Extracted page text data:
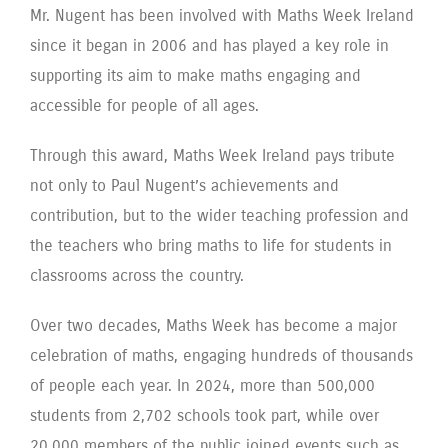
Mr. Nugent has been involved with Maths Week Ireland
since it began in 2006 and has played a key role in
supporting its aim to make maths engaging and
accessible for people of all ages.
Through this award, Maths Week Ireland pays tribute
not only to Paul Nugent’s achievements and
contribution, but to the wider teaching profession and
the teachers who bring maths to life for students in
classrooms across the country.
Over two decades, Maths Week has become a major
celebration of maths, engaging hundreds of thousands
of people each year. In 2024, more than 500,000
students from 2,702 schools took part, while over
20,000 members of the public joined events such as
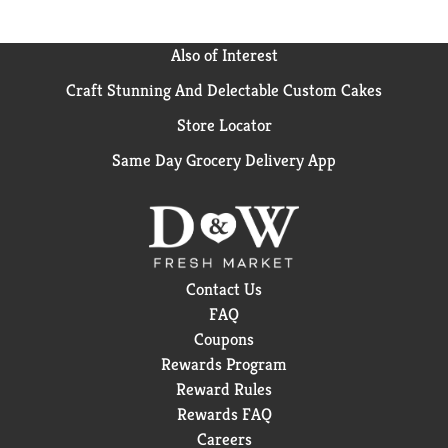
Also of Interest
Craft Stunning And Delectable Custom Cakes
Store Locator
Same Day Grocery Delivery App
Contact Us
FAQ
Coupons
Rewards Program
Reward Rules
Rewards FAQ
Careers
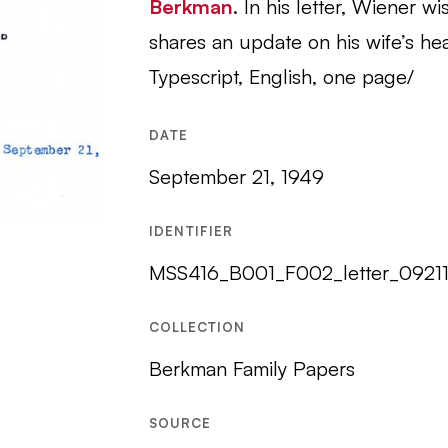
Berkman
. In his letter, Wiener 
shares an update on his wife’s heal
Typescript, English, one page/
DATE
September 21, 1949
IDENTIFIER
MSS416_B001_F002_letter_0921
COLLECTION
Berkman Family Papers
SOURCE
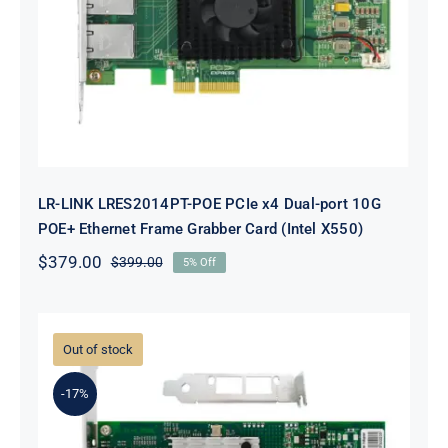
Dual-port 10G POE+ Ethernet
Frame Grabber Card (Intel X550)
LR-LINK LRES2014PT-POE PCIe x4 Dual-port 10G
POE+ Ethernet Frame Grabber Card (Intel X550)
$
379.00
$
399.00
5% Off
Original
Current
price
price
was:
is:
$399.00.
$379.00.
Out of stock
-17%
LR-LINK LREC6822XF-2SFP+ PCIe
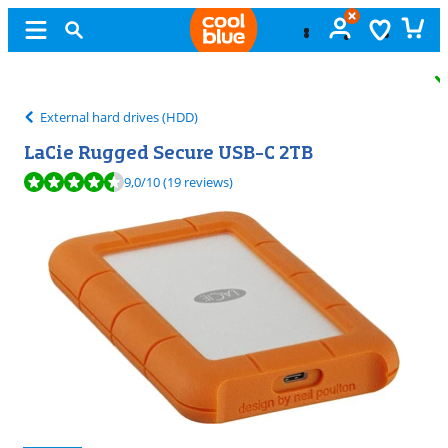
Free
exchange
External hard drives (HDD)
LaCie Rugged Secure USB-C 2TB
Review is 9,0 out of 10, based on 19 reviews.
9,0
/10
(19 reviews)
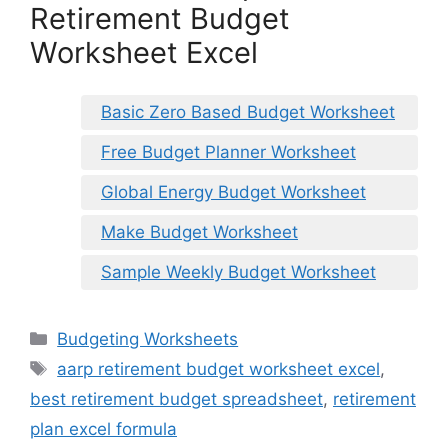
Retirement Budget
Worksheet Excel
Basic Zero Based Budget Worksheet
Free Budget Planner Worksheet
Global Energy Budget Worksheet
Make Budget Worksheet
Sample Weekly Budget Worksheet
Categories
Budgeting Worksheets
Tags
aarp retirement budget worksheet excel
,
best retirement budget spreadsheet
,
retirement
plan excel formula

Work to complete:
Reply with the number of lines in the preceding entries that contain "Intel", and no other words.

Task result:
2